RECORDS SHOWN —
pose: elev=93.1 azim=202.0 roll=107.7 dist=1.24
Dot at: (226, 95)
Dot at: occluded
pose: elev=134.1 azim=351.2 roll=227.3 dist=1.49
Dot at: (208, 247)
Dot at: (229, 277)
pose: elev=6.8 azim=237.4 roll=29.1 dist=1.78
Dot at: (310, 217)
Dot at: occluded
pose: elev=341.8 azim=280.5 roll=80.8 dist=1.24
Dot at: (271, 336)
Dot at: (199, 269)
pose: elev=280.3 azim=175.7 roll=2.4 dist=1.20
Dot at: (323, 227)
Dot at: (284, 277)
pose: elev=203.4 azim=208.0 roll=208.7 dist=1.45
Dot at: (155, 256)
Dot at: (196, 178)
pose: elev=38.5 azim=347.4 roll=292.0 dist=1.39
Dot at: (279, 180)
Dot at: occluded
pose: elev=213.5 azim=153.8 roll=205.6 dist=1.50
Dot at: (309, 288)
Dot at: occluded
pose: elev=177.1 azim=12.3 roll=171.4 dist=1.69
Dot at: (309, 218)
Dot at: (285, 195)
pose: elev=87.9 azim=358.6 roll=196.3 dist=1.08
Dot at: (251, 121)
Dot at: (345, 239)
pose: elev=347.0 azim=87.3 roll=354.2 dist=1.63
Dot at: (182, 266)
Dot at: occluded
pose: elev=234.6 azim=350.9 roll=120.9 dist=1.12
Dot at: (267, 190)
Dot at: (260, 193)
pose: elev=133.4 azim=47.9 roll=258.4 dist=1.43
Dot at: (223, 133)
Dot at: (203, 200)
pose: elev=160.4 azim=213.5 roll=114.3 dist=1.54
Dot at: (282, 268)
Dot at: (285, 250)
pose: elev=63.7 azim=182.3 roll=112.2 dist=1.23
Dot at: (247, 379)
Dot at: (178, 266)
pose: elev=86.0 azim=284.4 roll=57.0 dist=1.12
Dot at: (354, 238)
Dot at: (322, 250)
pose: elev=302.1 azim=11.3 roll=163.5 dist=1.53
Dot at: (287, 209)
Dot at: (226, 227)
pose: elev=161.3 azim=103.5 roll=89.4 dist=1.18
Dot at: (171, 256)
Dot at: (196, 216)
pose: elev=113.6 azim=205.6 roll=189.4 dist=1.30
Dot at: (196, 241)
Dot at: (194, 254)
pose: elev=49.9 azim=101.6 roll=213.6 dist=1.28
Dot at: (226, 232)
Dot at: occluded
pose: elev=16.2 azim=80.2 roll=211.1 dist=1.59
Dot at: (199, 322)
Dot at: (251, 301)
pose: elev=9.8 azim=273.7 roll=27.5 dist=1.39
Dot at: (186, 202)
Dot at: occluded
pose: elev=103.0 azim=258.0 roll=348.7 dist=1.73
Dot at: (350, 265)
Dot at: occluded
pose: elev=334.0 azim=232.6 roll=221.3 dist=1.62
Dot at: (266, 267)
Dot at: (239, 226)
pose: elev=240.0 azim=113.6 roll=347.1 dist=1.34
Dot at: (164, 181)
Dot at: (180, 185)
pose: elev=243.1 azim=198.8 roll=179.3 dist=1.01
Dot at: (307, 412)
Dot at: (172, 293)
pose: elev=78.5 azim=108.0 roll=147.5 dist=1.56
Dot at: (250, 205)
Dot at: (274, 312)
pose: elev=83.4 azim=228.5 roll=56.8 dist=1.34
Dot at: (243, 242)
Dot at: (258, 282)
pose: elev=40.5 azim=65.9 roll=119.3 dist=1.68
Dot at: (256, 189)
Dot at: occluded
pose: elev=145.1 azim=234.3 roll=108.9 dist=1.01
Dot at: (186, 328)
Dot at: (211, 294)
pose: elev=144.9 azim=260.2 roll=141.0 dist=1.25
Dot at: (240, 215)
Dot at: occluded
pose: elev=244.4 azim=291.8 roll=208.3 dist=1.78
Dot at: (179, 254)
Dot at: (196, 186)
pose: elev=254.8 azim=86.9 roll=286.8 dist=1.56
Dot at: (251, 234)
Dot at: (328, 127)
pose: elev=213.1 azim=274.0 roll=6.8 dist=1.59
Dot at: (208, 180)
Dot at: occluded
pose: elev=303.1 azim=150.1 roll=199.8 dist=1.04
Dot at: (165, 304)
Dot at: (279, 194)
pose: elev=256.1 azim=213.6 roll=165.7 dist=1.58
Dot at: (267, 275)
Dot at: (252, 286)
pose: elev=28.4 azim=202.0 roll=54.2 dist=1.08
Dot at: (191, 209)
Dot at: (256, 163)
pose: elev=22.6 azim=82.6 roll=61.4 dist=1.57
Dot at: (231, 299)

JOB — Recast all of the material above as a Markdown table with two columns, "Row" and "Entry". Give one numbered row per line and leave out blank lines.

THE ANSWER —
| Row | Entry |
|---|---|
| 1 | pose: elev=93.1 azim=202.0 roll=107.7 dist=1.24 |
| 2 | Dot at: (226, 95) |
| 3 | Dot at: occluded |
| 4 | pose: elev=134.1 azim=351.2 roll=227.3 dist=1.49 |
| 5 | Dot at: (208, 247) |
| 6 | Dot at: (229, 277) |
| 7 | pose: elev=6.8 azim=237.4 roll=29.1 dist=1.78 |
| 8 | Dot at: (310, 217) |
| 9 | Dot at: occluded |
| 10 | pose: elev=341.8 azim=280.5 roll=80.8 dist=1.24 |
| 11 | Dot at: (271, 336) |
| 12 | Dot at: (199, 269) |
| 13 | pose: elev=280.3 azim=175.7 roll=2.4 dist=1.20 |
| 14 | Dot at: (323, 227) |
| 15 | Dot at: (284, 277) |
| 16 | pose: elev=203.4 azim=208.0 roll=208.7 dist=1.45 |
| 17 | Dot at: (155, 256) |
| 18 | Dot at: (196, 178) |
| 19 | pose: elev=38.5 azim=347.4 roll=292.0 dist=1.39 |
| 20 | Dot at: (279, 180) |
| 21 | Dot at: occluded |
| 22 | pose: elev=213.5 azim=153.8 roll=205.6 dist=1.50 |
| 23 | Dot at: (309, 288) |
| 24 | Dot at: occluded |
| 25 | pose: elev=177.1 azim=12.3 roll=171.4 dist=1.69 |
| 26 | Dot at: (309, 218) |
| 27 | Dot at: (285, 195) |
| 28 | pose: elev=87.9 azim=358.6 roll=196.3 dist=1.08 |
| 29 | Dot at: (251, 121) |
| 30 | Dot at: (345, 239) |
| 31 | pose: elev=347.0 azim=87.3 roll=354.2 dist=1.63 |
| 32 | Dot at: (182, 266) |
| 33 | Dot at: occluded |
| 34 | pose: elev=234.6 azim=350.9 roll=120.9 dist=1.12 |
| 35 | Dot at: (267, 190) |
| 36 | Dot at: (260, 193) |
| 37 | pose: elev=133.4 azim=47.9 roll=258.4 dist=1.43 |
| 38 | Dot at: (223, 133) |
| 39 | Dot at: (203, 200) |
| 40 | pose: elev=160.4 azim=213.5 roll=114.3 dist=1.54 |
| 41 | Dot at: (282, 268) |
| 42 | Dot at: (285, 250) |
| 43 | pose: elev=63.7 azim=182.3 roll=112.2 dist=1.23 |
| 44 | Dot at: (247, 379) |
| 45 | Dot at: (178, 266) |
| 46 | pose: elev=86.0 azim=284.4 roll=57.0 dist=1.12 |
| 47 | Dot at: (354, 238) |
| 48 | Dot at: (322, 250) |
| 49 | pose: elev=302.1 azim=11.3 roll=163.5 dist=1.53 |
| 50 | Dot at: (287, 209) |
| 51 | Dot at: (226, 227) |
| 52 | pose: elev=161.3 azim=103.5 roll=89.4 dist=1.18 |
| 53 | Dot at: (171, 256) |
| 54 | Dot at: (196, 216) |
| 55 | pose: elev=113.6 azim=205.6 roll=189.4 dist=1.30 |
| 56 | Dot at: (196, 241) |
| 57 | Dot at: (194, 254) |
| 58 | pose: elev=49.9 azim=101.6 roll=213.6 dist=1.28 |
| 59 | Dot at: (226, 232) |
| 60 | Dot at: occluded |
| 61 | pose: elev=16.2 azim=80.2 roll=211.1 dist=1.59 |
| 62 | Dot at: (199, 322) |
| 63 | Dot at: (251, 301) |
| 64 | pose: elev=9.8 azim=273.7 roll=27.5 dist=1.39 |
| 65 | Dot at: (186, 202) |
| 66 | Dot at: occluded |
| 67 | pose: elev=103.0 azim=258.0 roll=348.7 dist=1.73 |
| 68 | Dot at: (350, 265) |
| 69 | Dot at: occluded |
| 70 | pose: elev=334.0 azim=232.6 roll=221.3 dist=1.62 |
| 71 | Dot at: (266, 267) |
| 72 | Dot at: (239, 226) |
| 73 | pose: elev=240.0 azim=113.6 roll=347.1 dist=1.34 |
| 74 | Dot at: (164, 181) |
| 75 | Dot at: (180, 185) |
| 76 | pose: elev=243.1 azim=198.8 roll=179.3 dist=1.01 |
| 77 | Dot at: (307, 412) |
| 78 | Dot at: (172, 293) |
| 79 | pose: elev=78.5 azim=108.0 roll=147.5 dist=1.56 |
| 80 | Dot at: (250, 205) |
| 81 | Dot at: (274, 312) |
| 82 | pose: elev=83.4 azim=228.5 roll=56.8 dist=1.34 |
| 83 | Dot at: (243, 242) |
| 84 | Dot at: (258, 282) |
| 85 | pose: elev=40.5 azim=65.9 roll=119.3 dist=1.68 |
| 86 | Dot at: (256, 189) |
| 87 | Dot at: occluded |
| 88 | pose: elev=145.1 azim=234.3 roll=108.9 dist=1.01 |
| 89 | Dot at: (186, 328) |
| 90 | Dot at: (211, 294) |
| 91 | pose: elev=144.9 azim=260.2 roll=141.0 dist=1.25 |
| 92 | Dot at: (240, 215) |
| 93 | Dot at: occluded |
| 94 | pose: elev=244.4 azim=291.8 roll=208.3 dist=1.78 |
| 95 | Dot at: (179, 254) |
| 96 | Dot at: (196, 186) |
| 97 | pose: elev=254.8 azim=86.9 roll=286.8 dist=1.56 |
| 98 | Dot at: (251, 234) |
| 99 | Dot at: (328, 127) |
| 100 | pose: elev=213.1 azim=274.0 roll=6.8 dist=1.59 |
| 101 | Dot at: (208, 180) |
| 102 | Dot at: occluded |
| 103 | pose: elev=303.1 azim=150.1 roll=199.8 dist=1.04 |
| 104 | Dot at: (165, 304) |
| 105 | Dot at: (279, 194) |
| 106 | pose: elev=256.1 azim=213.6 roll=165.7 dist=1.58 |
| 107 | Dot at: (267, 275) |
| 108 | Dot at: (252, 286) |
| 109 | pose: elev=28.4 azim=202.0 roll=54.2 dist=1.08 |
| 110 | Dot at: (191, 209) |
| 111 | Dot at: (256, 163) |
| 112 | pose: elev=22.6 azim=82.6 roll=61.4 dist=1.57 |
| 113 | Dot at: (231, 299) |